At state police headquarters, before that ride to East Providence, Mr. Pari expressed remorse for helping to kill Joe Onions, remorse that he admitted had deepened as he faced his own mortality. Seeing the anguish his own family was going through, he knew he could ease another family’s 30-year pain by sharing one detail that only he knew.
Don’t misunderstand, Lieutenant Colonel O’Donnell says. Mr. Pari could have shared this detail days before his arrest, months before, decades before — but he lied instead, for reasons known only to him. “It doesn’t make him a good guy,” the police official says. “But he’s a human being.”
Hours after leading the police to the place that had haunted him since 1978, Mr. Pari appeared in District Court in Providence, unshaven, diminished, in a wheelchair. Released on bail, he returned home to his hospice bed and oxygen tank.

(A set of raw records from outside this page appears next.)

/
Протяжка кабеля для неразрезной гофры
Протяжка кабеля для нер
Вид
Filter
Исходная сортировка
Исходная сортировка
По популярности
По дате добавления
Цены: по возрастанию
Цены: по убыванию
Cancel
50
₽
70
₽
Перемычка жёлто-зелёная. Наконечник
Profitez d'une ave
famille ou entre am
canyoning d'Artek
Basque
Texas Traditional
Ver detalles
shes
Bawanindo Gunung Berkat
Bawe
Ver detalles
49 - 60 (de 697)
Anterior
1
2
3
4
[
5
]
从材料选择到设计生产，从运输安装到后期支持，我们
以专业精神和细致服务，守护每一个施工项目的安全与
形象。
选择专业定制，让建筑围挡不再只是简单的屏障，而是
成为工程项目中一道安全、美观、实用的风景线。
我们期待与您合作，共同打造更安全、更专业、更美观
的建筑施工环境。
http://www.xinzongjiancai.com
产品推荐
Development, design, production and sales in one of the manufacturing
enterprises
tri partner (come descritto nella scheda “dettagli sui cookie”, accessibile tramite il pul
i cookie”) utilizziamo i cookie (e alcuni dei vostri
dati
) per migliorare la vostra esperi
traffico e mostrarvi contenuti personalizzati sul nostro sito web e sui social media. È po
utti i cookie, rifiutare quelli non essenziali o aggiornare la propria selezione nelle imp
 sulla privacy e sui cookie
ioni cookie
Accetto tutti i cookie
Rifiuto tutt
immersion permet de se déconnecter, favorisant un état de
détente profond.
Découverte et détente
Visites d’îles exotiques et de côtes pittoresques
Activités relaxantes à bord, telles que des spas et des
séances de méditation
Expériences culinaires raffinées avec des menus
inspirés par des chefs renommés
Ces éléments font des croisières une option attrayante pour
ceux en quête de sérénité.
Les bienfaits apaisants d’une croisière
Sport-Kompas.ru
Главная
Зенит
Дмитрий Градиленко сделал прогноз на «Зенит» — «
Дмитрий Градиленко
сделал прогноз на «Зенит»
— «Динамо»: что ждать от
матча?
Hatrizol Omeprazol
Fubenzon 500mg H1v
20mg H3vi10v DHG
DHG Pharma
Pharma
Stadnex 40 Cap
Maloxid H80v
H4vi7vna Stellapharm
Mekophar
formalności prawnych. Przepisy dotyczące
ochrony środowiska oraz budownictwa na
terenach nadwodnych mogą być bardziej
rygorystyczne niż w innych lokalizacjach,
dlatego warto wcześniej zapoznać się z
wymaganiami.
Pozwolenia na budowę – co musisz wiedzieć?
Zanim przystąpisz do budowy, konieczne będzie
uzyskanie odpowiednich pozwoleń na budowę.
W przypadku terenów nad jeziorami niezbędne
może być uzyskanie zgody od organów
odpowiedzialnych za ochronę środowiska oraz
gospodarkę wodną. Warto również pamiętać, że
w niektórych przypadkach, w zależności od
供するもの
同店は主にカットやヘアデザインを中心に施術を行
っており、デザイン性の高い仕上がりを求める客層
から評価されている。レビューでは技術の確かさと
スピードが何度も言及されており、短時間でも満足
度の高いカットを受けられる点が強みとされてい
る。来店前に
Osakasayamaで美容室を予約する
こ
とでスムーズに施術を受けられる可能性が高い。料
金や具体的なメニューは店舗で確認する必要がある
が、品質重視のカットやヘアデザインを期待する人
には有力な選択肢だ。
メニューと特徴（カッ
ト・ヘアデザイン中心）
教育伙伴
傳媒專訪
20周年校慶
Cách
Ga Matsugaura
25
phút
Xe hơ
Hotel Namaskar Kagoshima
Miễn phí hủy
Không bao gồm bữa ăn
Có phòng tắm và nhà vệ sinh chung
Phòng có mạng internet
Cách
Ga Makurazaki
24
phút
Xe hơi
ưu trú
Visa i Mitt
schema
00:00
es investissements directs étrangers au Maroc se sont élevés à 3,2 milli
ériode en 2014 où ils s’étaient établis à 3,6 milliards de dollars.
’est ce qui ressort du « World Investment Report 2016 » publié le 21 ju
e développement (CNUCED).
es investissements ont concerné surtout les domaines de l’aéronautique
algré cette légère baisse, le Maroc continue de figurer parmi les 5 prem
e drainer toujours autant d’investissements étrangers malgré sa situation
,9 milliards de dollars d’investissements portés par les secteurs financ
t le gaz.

Meanwhile, back in East Providence, backhoes mined the sandy past. They dug until dark that Monday afternoon, then returned to dig all day Tuesday, as detectives and spectators shivered and watched, as the November sun offered little warmth, as the smell of fried food wafted from a Chinese restaurant a few yards away.
Finally, late on that Wednesday, the scoop of a backhoe pulled up things of interest from more than a dozen feet below, including a boot that seemed to match a description. The mechanical dig stopped and a human dig began, with investigators using a sifting pan to separate bone from earth.
It isn’t as though you can dig anywhere in Rhode Island and find a body. But Colonel Doherty, the state police superintendent, says he will not confirm this was Joseph Scanlon until a match is made with some DNA provided by one of Mr. Scanlon’s siblings. He adds that even though 30 years have passed, among the Scanlons “there was always a hope that he was not dead.”
On a cold night late last week, an old mobster died at his home in North Providence, freed of one secret he would not have to take to the grave.